After you start a Streams task, wait about 1 minute for the shard allocation to be complete. Then, you can view the number of tasks in the DataHub console. The number of tasks is consistent with the number of shards in the input topic. In this example, the input topic contains three shards.

currently assigned active tasks: [0_0, 0_1, 0_2]
    currently assigned standby tasks: []
    revoked active tasks: []
    revoked standby tasks: []

After the shard allocation is complete, you can write the following test data to the input topic: (AAAA,BBBB), (CCCC,DDDD), and (EEEE,FFFF). Then, sample the output data to check whether the data write is valid.

Usage notes

Transactions and idempotence are not supported.
A Kafka client cannot automatically create a DataHub topic. Before you write data from a Kafka client to DataHub, make sure that a DataHub topic is created.
Each consumer can subscribe to only one topic.
The timestamp of the data read by a consumer is the value of the LogAppendTime parameter, which indicates the time when the data was written to DataHub. All data returned for a data read request shares the same timestamp, which is the greatest value of the timestamps of the data. Therefore, when you read data, the obtained timestamp may be greater than the actual timestamp when the data was written to DataHub.
Each Streams task supports only one input topic and multiple output topics.
Streams tasks are stateless.
Supported Kafka versions are from V0.10.0 to V2.4.0.

FAQ

1. Why a connection is disconnected during a data write?

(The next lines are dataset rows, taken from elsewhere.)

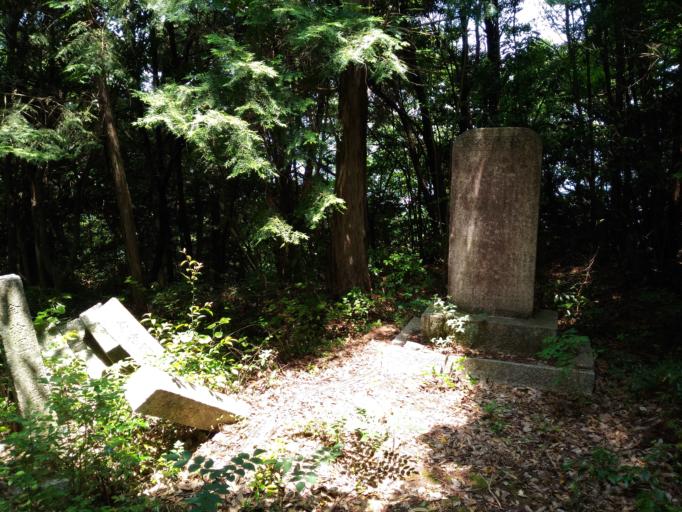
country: JP
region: Yamaguchi
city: Yamaguchi-shi
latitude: 34.1266
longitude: 131.4753
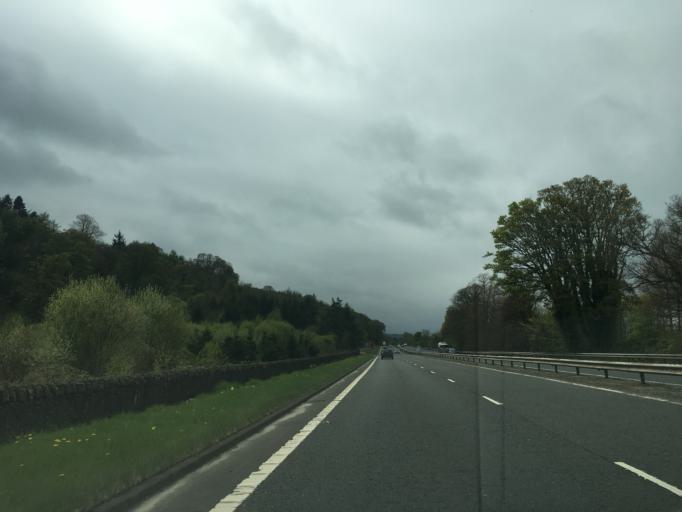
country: GB
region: Scotland
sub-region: Inverclyde
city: Kilmacolm
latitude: 55.9304
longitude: -4.6211
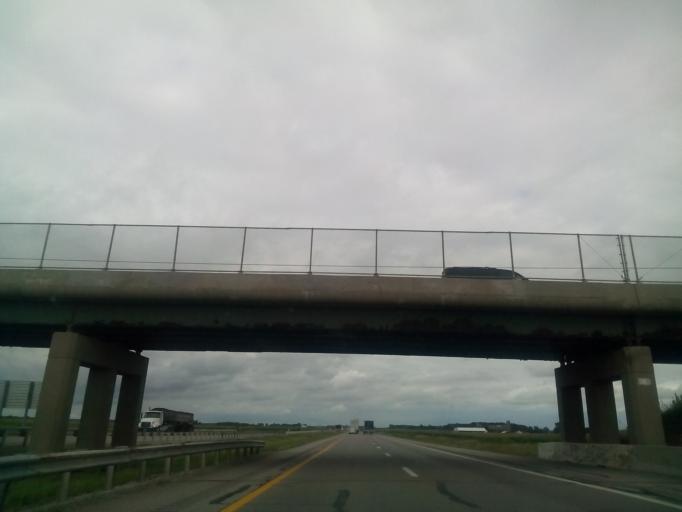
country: US
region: Ohio
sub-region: Fulton County
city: Burlington
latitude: 41.5904
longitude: -84.2882
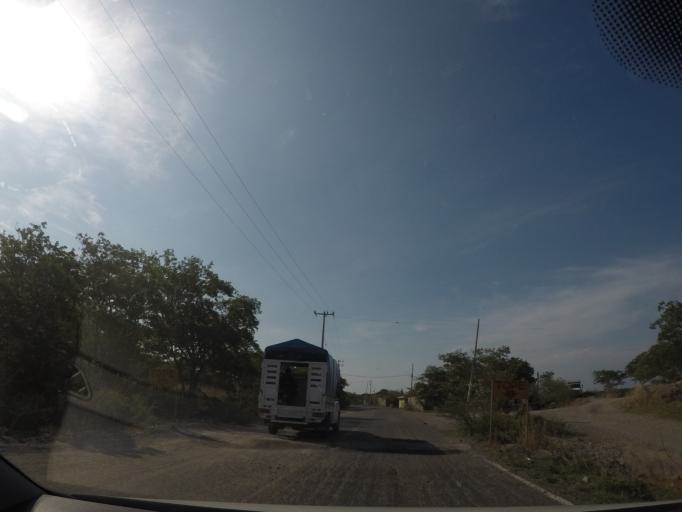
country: MX
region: Oaxaca
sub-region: Salina Cruz
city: Salina Cruz
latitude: 16.2333
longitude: -95.1505
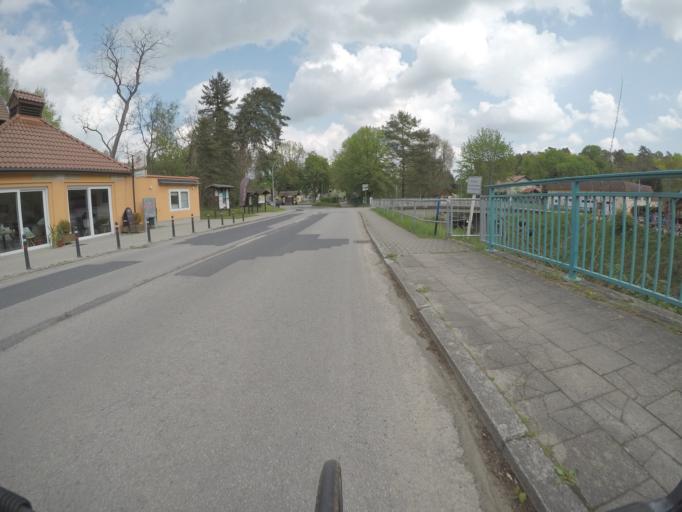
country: DE
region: Brandenburg
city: Marienwerder
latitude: 52.8912
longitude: 13.6385
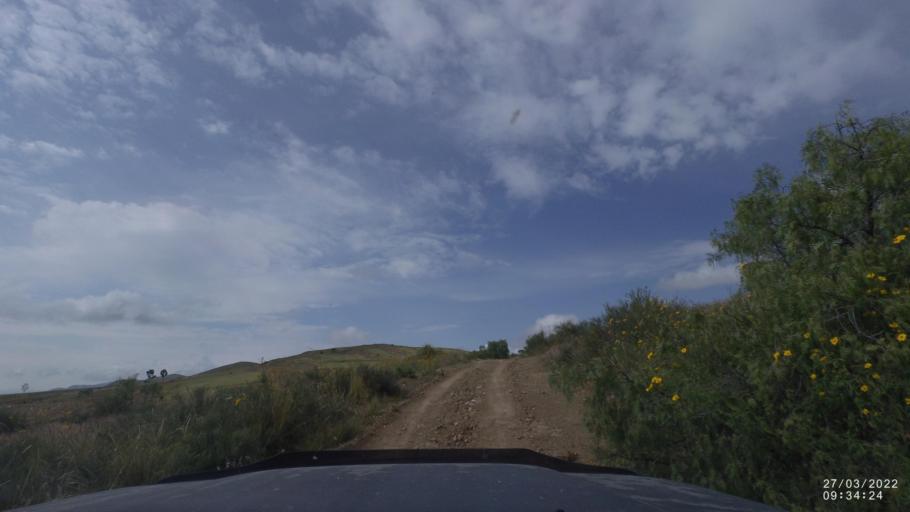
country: BO
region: Cochabamba
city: Cliza
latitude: -17.7423
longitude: -65.8910
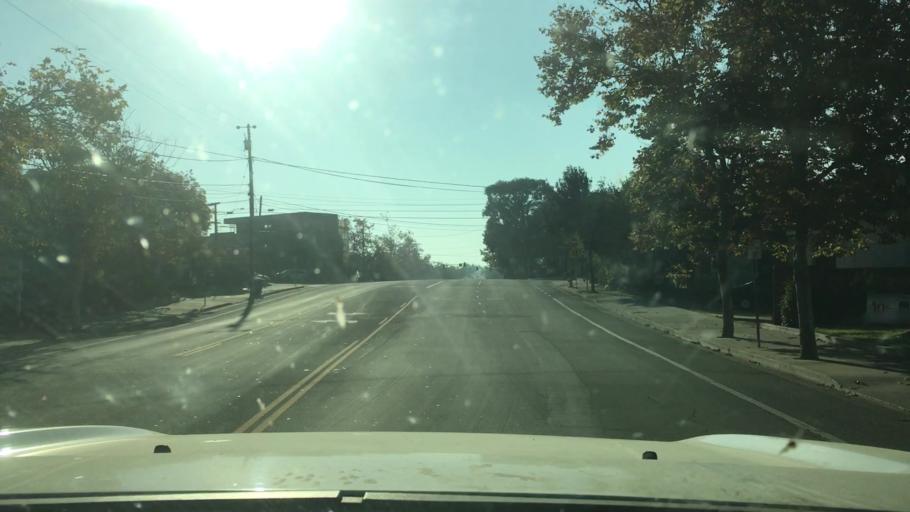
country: US
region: California
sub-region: San Luis Obispo County
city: San Luis Obispo
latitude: 35.2719
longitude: -120.6583
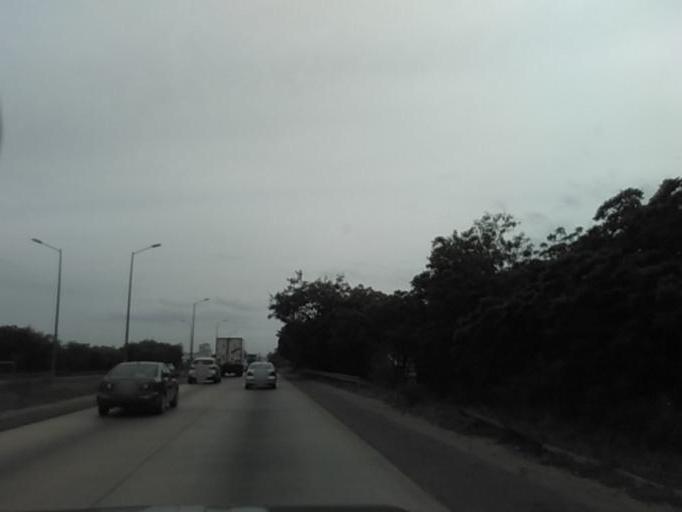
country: GH
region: Greater Accra
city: Medina Estates
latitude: 5.6295
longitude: -0.1569
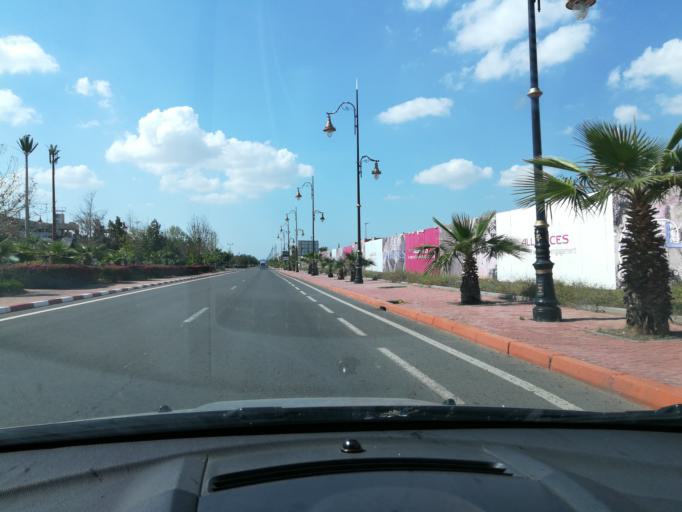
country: MA
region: Marrakech-Tensift-Al Haouz
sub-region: Marrakech
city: Marrakesh
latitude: 31.5853
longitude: -7.9866
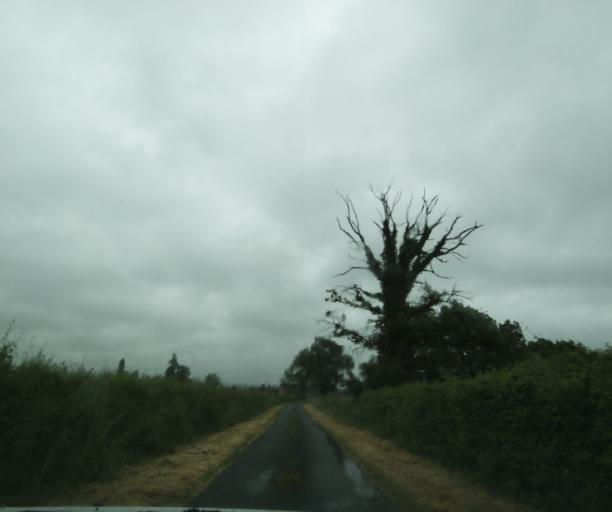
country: FR
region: Bourgogne
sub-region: Departement de Saone-et-Loire
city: Palinges
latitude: 46.5552
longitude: 4.2345
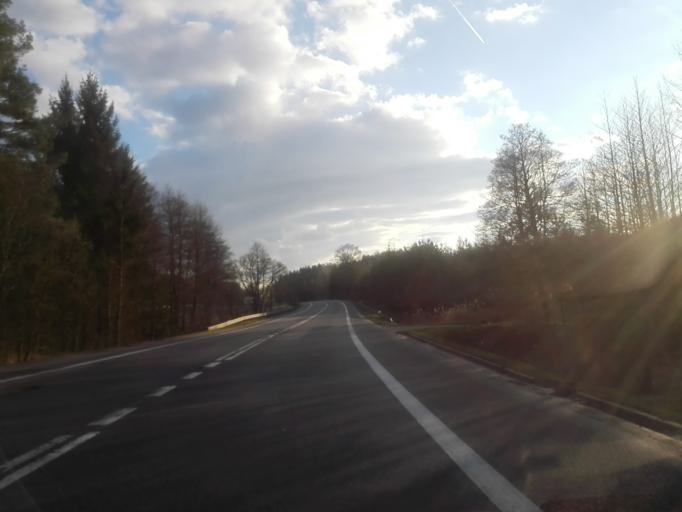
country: PL
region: Podlasie
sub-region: Suwalki
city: Suwalki
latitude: 54.1463
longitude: 22.9668
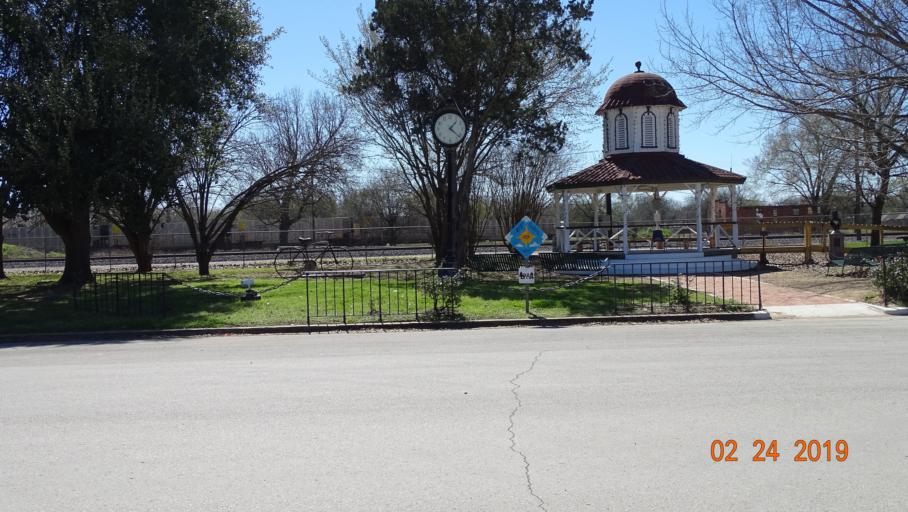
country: US
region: Texas
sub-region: Bastrop County
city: Smithville
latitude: 30.0068
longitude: -97.1605
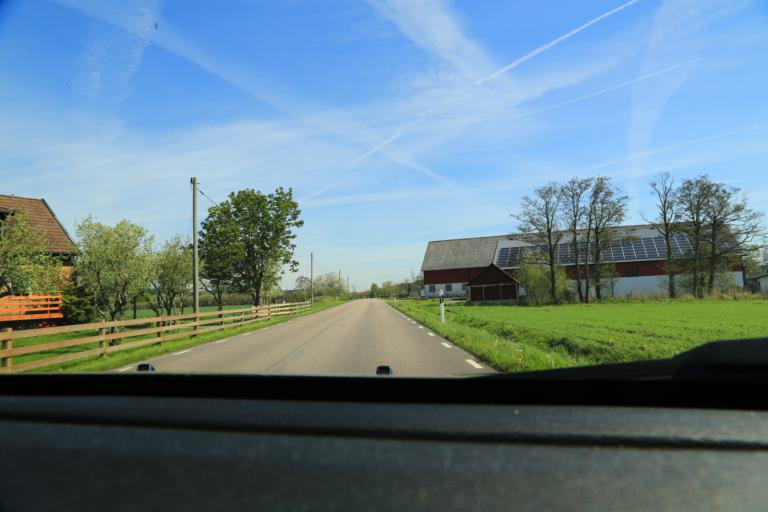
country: SE
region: Halland
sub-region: Varbergs Kommun
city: Varberg
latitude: 57.1567
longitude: 12.2732
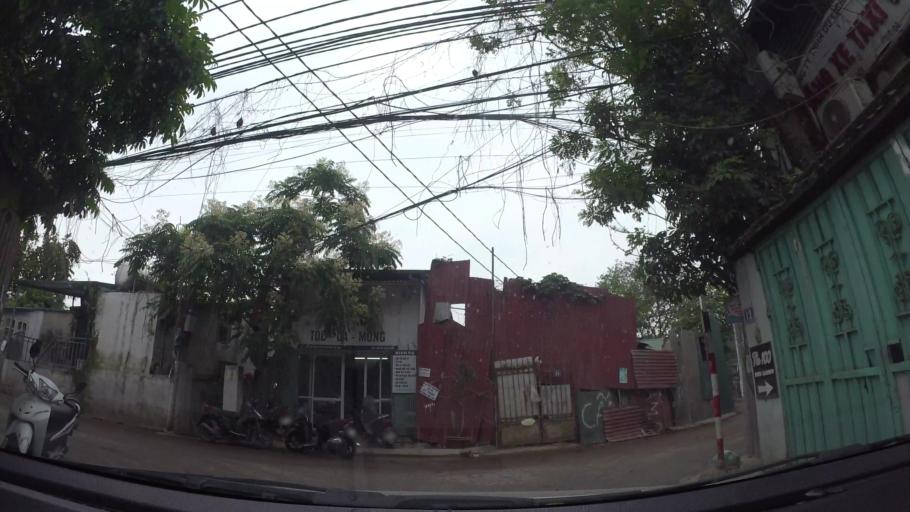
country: VN
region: Ha Noi
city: Tay Ho
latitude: 21.0694
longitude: 105.8296
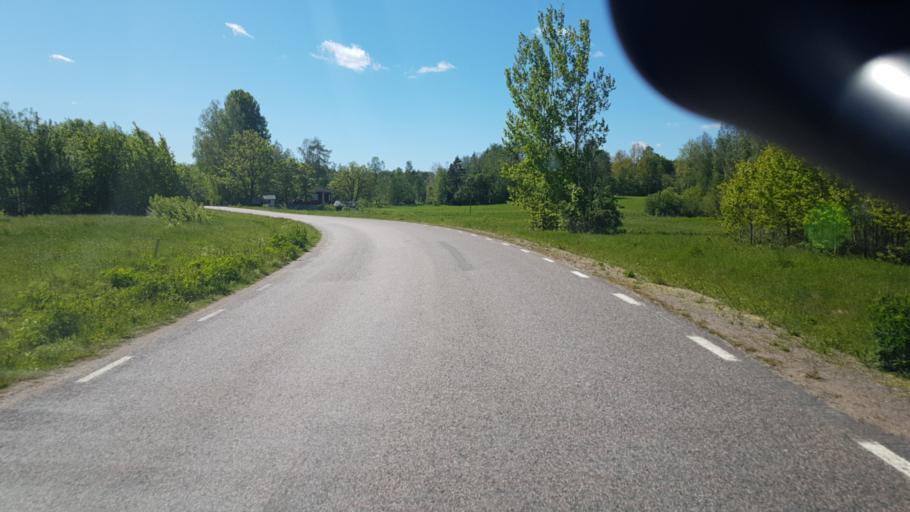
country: SE
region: Vaermland
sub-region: Grums Kommun
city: Slottsbron
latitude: 59.4670
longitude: 12.8760
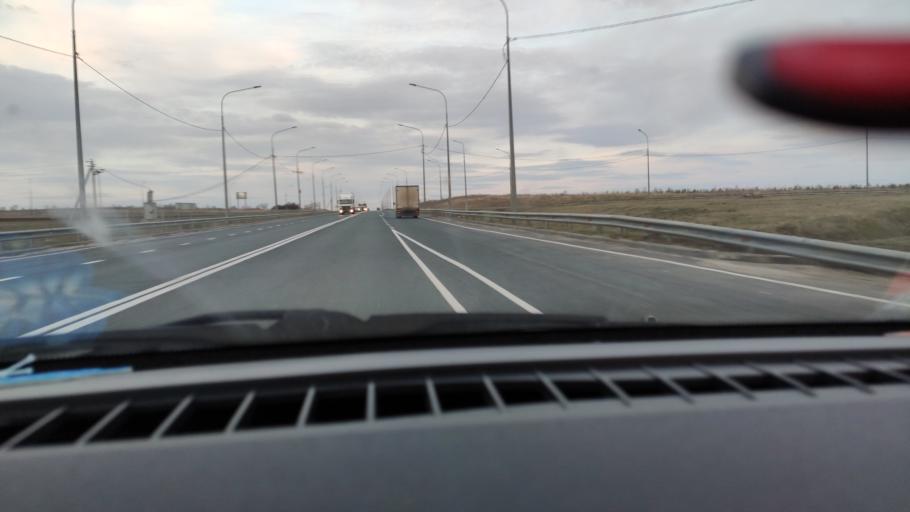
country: RU
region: Saratov
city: Yelshanka
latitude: 51.8305
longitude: 46.4301
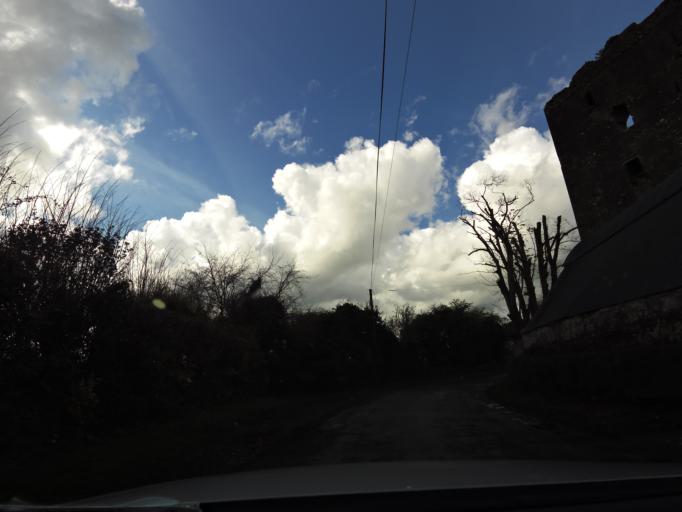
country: IE
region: Leinster
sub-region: Laois
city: Rathdowney
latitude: 52.8158
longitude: -7.4729
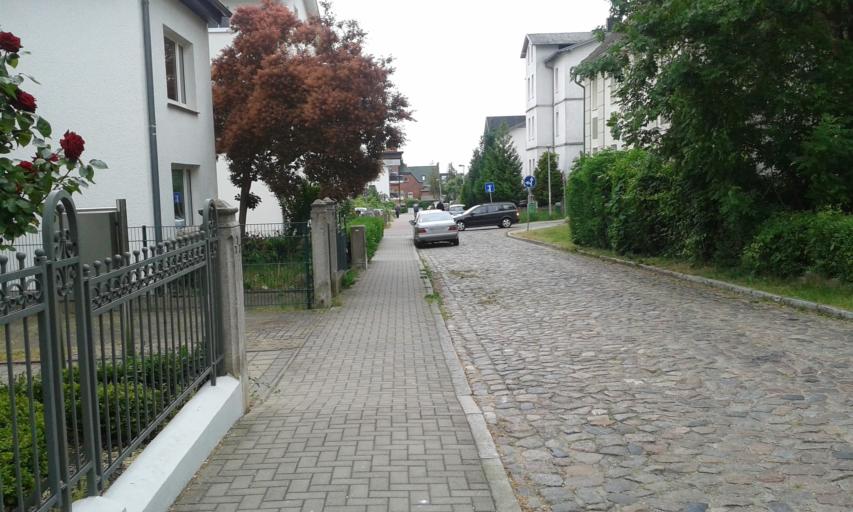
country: DE
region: Mecklenburg-Vorpommern
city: Sassnitz
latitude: 54.5173
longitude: 13.6478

Selector - [Producer clientId=producer-1] Connection with dh-cn-shenzhen.aliyuncs.com disconnected
java.io.EOFException
    at org.apache.kafka.common.network.SslTransportLayer.read(SslTransportLayer.java:573)
    ...

In Kafka, a meta request and a data write request do not use the same connection. When a meta request is sent for the first time, a connection is established. When a data write request is sent, a connection to the broker returned for the meta request is established. After this, all subsequent requests are sent over the second connection and the first connection becomes idle. If the connection remains idle beyond a specific time limit, the server automatically closes the connection. Therefore, you can ignore this error if it does not affect data writes.

What should I do if my Kafka client fails to be started?

Caused by: org.apache.kafka.common.errors.SslAuthenticationException: SSL handshake failed
Caused by: javax.net.ssl.SSLHandshakeException: No subject alternative names matching IP address 100.67.134.161 found

If your Kafka client fails to be started, add the following code: properties.put("ssl.endpoint.identification.algorithm", "");.

Why does a DisconnectException error appear during data consumption on a consumer client?

[INFO][Consumer clientId=client-id, groupId=consumer-project.topic:subid] Error sending fetch request (sessionId=INVALID, epoch=INITIAL) to node 1: {}.
org.apache.kafka.common.errors.DisconnectException

The Kafka client must maintain a TCP-based persistent connection to the server. In most cases, the DisconnectException error is caused by network jitters. This error does not affect data consumption on the client because retry logic is configured on the client.